There were a few people curious in the ST forums on how Sublime Text’s fuzzy matching works. Note that this is a re-post of my 2013 blog post which is no longer available.

SublimeText's fuzzy search in action

In reality, I don’t know either. There were some interesting  solutions given, but I haven’t researched their methods or workability.

I needed to implement this for a small project I’m working on. I went  with a solution that worked decently (I think I saw this within a JS  fuzzy searching library). I’m not claiming it to be the best or the  fastest (far from it, actually).

However, just in case you need to implement something like this, this might come in handy.

The FuzzyMatcher Class

class FuzzyMatcher():

    def __init__(self):
        self.pattern = ''

    def setPattern(self, pattern):
        self.pattern = '.*?'.join(map(re.escape, list(pattern)))

    def score(self, string):
        match = re.search(self.pattern, string)
        if match is None:
            return 0
        else:
            return 100.0 / ((1 + match.start()) * (match.end() - match.start() + 1))

There are two methods, one sets the pattern to match against, and the other is used to calculate the score of the candidates.

You would use them as:

fuzzyMatcher = FuzzyMatcher()
fuzzyMatcher.setPattern('aad') # Set a pattern to match aganinst
score1 = fuzzyMatcher.score('This is string one') # Score for this string against the pattern
score2 = fuzzyMatcher.score('This is string two') # And so on...

The Idea

First, let’s understand the principles we’re working with:

  1. The pattern would be few characters
  2. A match would mean that the characters in the pattern appear in the same order as in the matched string
  3. A match found near the beginning of a string is scored more than a match found near the end
  4. A match is scored more if the characters in the patterns are closer  to each other, while the score is lower if they are more spread out
  5. We are not assigning more weights to certain characters than the other

That’s the criterias we’re going with. As you can see, we can construct a regex to see if a pattern appears in a string.

If the pattern is aad, our regex would look like a.*?a.*?d. We’re looking for the shortest substring that has the characters aad in that order, with arbitrary characters in between them.

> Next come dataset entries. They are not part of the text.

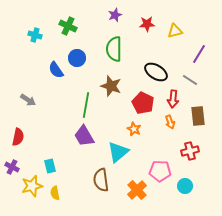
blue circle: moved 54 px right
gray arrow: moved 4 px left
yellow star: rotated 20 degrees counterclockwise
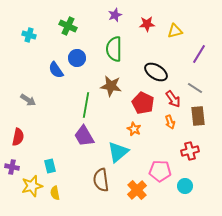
cyan cross: moved 6 px left
gray line: moved 5 px right, 8 px down
brown star: rotated 10 degrees counterclockwise
red arrow: rotated 42 degrees counterclockwise
purple cross: rotated 16 degrees counterclockwise
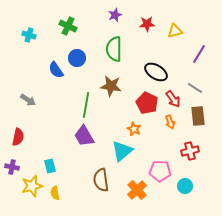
red pentagon: moved 4 px right
cyan triangle: moved 4 px right, 1 px up
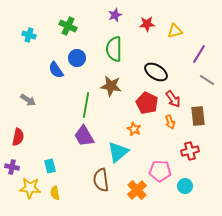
gray line: moved 12 px right, 8 px up
cyan triangle: moved 4 px left, 1 px down
yellow star: moved 2 px left, 2 px down; rotated 20 degrees clockwise
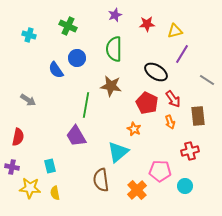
purple line: moved 17 px left
purple trapezoid: moved 8 px left
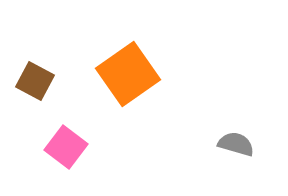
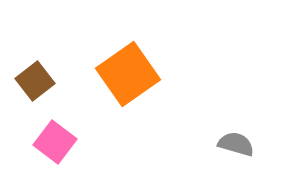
brown square: rotated 24 degrees clockwise
pink square: moved 11 px left, 5 px up
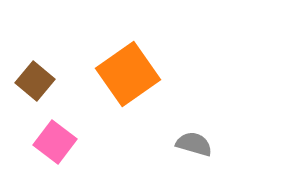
brown square: rotated 12 degrees counterclockwise
gray semicircle: moved 42 px left
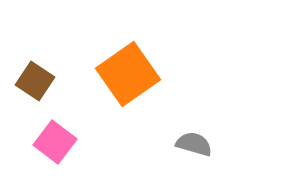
brown square: rotated 6 degrees counterclockwise
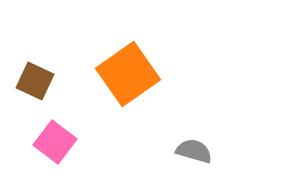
brown square: rotated 9 degrees counterclockwise
gray semicircle: moved 7 px down
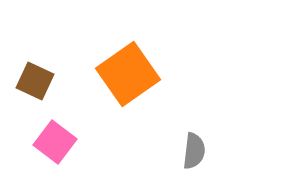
gray semicircle: rotated 81 degrees clockwise
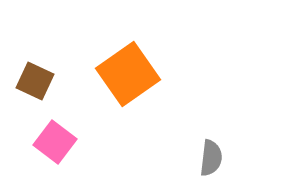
gray semicircle: moved 17 px right, 7 px down
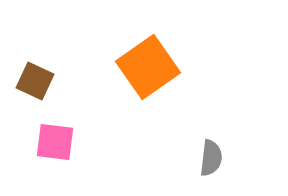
orange square: moved 20 px right, 7 px up
pink square: rotated 30 degrees counterclockwise
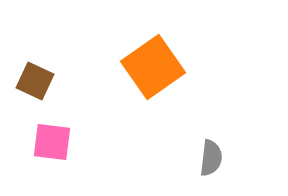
orange square: moved 5 px right
pink square: moved 3 px left
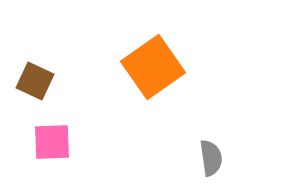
pink square: rotated 9 degrees counterclockwise
gray semicircle: rotated 15 degrees counterclockwise
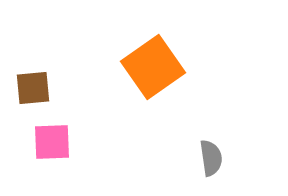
brown square: moved 2 px left, 7 px down; rotated 30 degrees counterclockwise
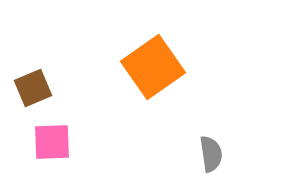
brown square: rotated 18 degrees counterclockwise
gray semicircle: moved 4 px up
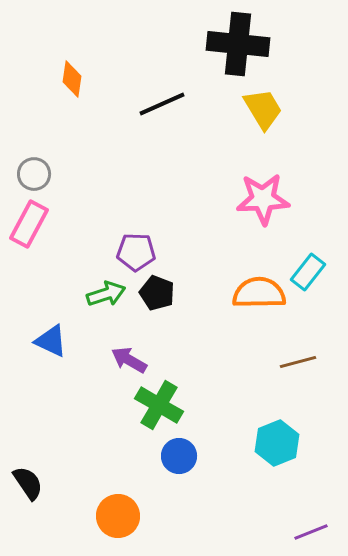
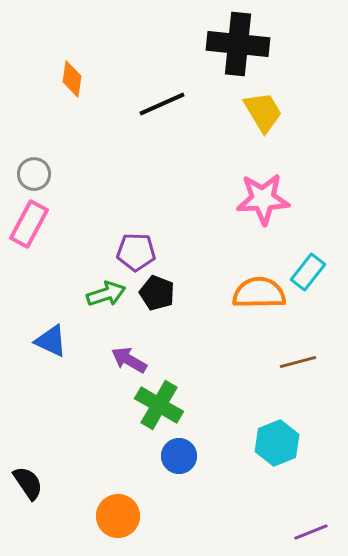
yellow trapezoid: moved 3 px down
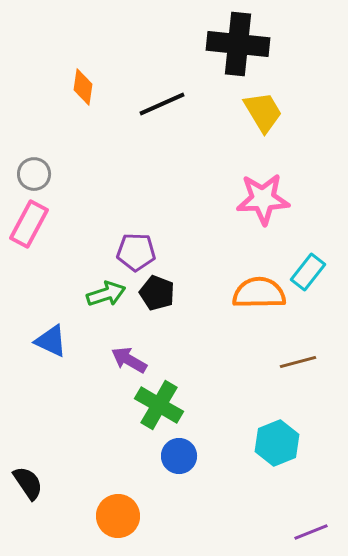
orange diamond: moved 11 px right, 8 px down
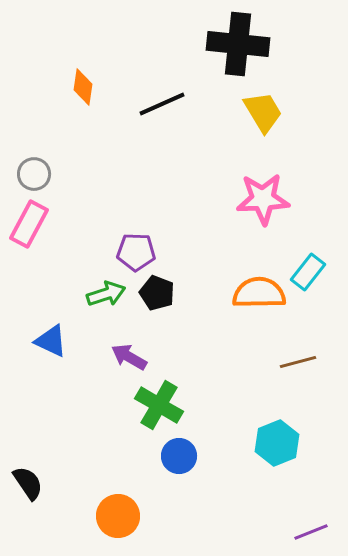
purple arrow: moved 3 px up
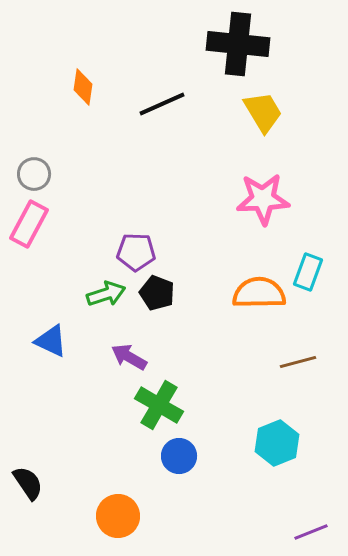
cyan rectangle: rotated 18 degrees counterclockwise
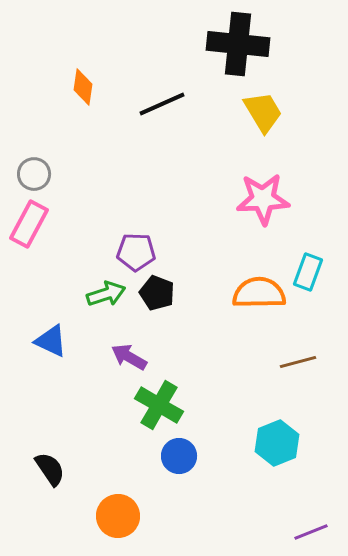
black semicircle: moved 22 px right, 14 px up
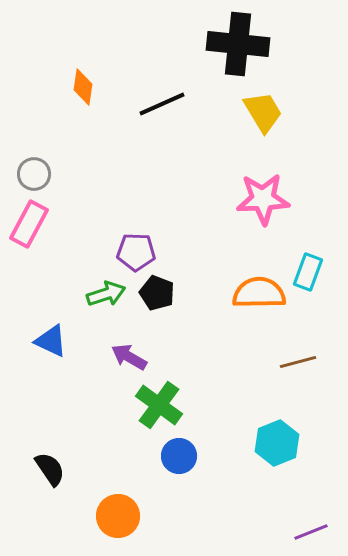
green cross: rotated 6 degrees clockwise
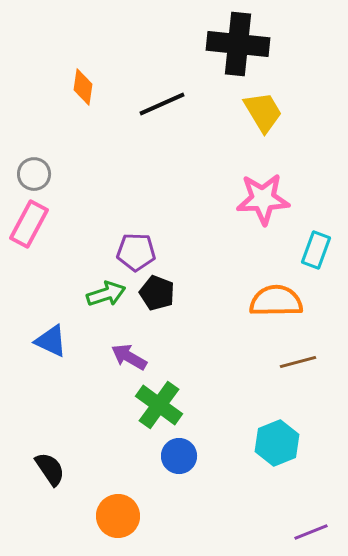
cyan rectangle: moved 8 px right, 22 px up
orange semicircle: moved 17 px right, 8 px down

We can easily figure out the position of the match, as well as the  length of the match. If the length of the match is larger, it  automatically implies that the characters are more spread out.

Explanation of the Python Program

Let’s look at the setPattern function that creates the regex. We have a separate function to create the regex for clarity.

def setPattern(self, pattern):
    self.pattern = '.*?'.join(map(re.escape, list(pattern)))

We first convert the string into a character array using list(pattern), and then map re.escape to the characters. Some characters have special meaning in regex, but we want the user’s input to be treated as a literal.

Then, we join the escaped characters using .*?. This would turn something like aad into a.*?a.*?d.

Now, let’s look at the score function.

def score(self, string):
    match = re.search(self.pattern, string)
    if match is None:
        return 0
    else:
        return 100.0 / ((1 + match.start()) * (match.end() - match.start() + 1))

Here, we’re doing a regex search for the input string, against the  pattern we previously set. If we have no match, return 0 as the score.

Else:

  1. The score is inversely proportional to the start of the match. We  add a 1 since strings are zero-indexed, and we don’t want a division by  0.
  2. The score is inversely proportional to the length of the match.
  3. We scale the results by multiplying it by 100.0. This value is arbitrary. Since the string lengths I dealt with were small, this worked. You may have to adjust this.

Conclusion

That was a simple (possibly inefficient) solution that works well. Of  course, it can be optimized by pre-compiling the regex and stuff like  that. I left it out just for clarity.

And this is in no way restricted to Python. Any language with a decent regex implementation would work.

Also, the score calculation can be improved by assigning more weight  to characters appearing closer together than the match being farther  away in a string. I’m researching on that as we speak.